Rio's uranium arm in stock slip
RIO Tinto's uranium subsidiary, Energy Resources of Australia, suffered its biggest one-day share price plunge in more than two years on Friday.
This came as it unveiled an 83 per cent profit slide and said it wouldn't pay a final dividend.
The stock dived more than 12 per cent as ERA also revealed it would stop plant processing at its Northern Territory Ranger mine for three months and forecast a further sales fall this year.
ERA, in which Rio has a 68 per cent stake, posted a net profit after tax of $47 million for 2010, well below its $272 million result the previous year, as wet weather "severely affected" mining.
The strong Australian dollar, lower uranium sales price and lower grade of ore also hit the bottom line, it said.
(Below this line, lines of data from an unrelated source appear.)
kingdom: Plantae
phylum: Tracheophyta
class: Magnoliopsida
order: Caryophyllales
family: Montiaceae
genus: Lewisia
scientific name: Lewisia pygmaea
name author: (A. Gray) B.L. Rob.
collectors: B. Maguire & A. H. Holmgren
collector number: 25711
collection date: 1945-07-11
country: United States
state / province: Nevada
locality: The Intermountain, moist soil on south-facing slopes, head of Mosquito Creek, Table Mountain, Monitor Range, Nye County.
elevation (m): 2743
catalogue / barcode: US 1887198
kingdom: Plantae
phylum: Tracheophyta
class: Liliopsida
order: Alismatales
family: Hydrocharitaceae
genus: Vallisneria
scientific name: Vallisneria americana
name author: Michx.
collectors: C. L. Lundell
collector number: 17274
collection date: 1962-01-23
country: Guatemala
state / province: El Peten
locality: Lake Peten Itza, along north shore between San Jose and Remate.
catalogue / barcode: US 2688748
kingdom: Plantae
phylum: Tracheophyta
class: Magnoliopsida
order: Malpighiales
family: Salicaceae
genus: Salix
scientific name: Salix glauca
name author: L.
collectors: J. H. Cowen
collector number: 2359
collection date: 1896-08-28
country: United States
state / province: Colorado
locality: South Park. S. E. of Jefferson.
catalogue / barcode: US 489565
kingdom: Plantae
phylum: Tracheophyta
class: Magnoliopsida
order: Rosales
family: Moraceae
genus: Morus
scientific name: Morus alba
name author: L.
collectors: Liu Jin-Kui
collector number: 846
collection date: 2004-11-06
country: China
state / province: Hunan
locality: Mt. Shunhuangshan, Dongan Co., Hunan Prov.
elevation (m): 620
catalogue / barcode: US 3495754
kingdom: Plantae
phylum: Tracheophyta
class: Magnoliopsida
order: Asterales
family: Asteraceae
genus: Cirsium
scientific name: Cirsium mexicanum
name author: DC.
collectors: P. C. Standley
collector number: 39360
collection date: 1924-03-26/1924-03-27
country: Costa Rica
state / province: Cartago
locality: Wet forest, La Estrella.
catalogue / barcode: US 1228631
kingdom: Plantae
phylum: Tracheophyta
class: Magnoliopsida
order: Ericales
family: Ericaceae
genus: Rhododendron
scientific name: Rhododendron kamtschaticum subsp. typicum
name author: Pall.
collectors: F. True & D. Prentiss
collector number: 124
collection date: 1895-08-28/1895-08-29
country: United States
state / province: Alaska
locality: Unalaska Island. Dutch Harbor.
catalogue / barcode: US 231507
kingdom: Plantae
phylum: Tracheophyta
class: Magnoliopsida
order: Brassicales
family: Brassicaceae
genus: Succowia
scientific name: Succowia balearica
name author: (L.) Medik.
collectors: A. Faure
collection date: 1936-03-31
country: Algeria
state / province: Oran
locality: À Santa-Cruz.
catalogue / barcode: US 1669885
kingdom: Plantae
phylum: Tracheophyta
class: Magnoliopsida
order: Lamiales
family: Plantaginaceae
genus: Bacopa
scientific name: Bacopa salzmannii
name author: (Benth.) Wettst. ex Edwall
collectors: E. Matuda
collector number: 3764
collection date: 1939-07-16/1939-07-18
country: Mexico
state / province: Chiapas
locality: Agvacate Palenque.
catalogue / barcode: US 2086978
Sales revenue fell $572 million, down 26 per cent.
ERA said the Ranger processing decision would ensure water in a tailings storage facility remained at the required level after higher-than-average rainfall.
Because of this, production this year is tipped to be similar to last year, though uranium oxide sales are forecast to be 10 per cent lower.
"In view of the uncertainty surrounding ERA's production in the first half of 2011, ERA directors have decided that a final dividend for 2010 will not be paid," the company said.
In better news for Rio, an Indian consortium ruled out a rival bid for takeover target Riversdale Mining, clearing the way for Rio's $3.9 billion friendly move.
Shares in Riversdale, an Africa-focused coking coal explorer, fell below Rio's $16 an offer price, after India's International Coal Ventures Limited declared it would not make an offer.
ERA shares closed down 12.89 per cent, or $1.53 at $10.34. Riversdale was 2.28 per cent lower, or 37 to $15.87 while Rio Tinto lost 22, or 0.26 per cent, to $85.82.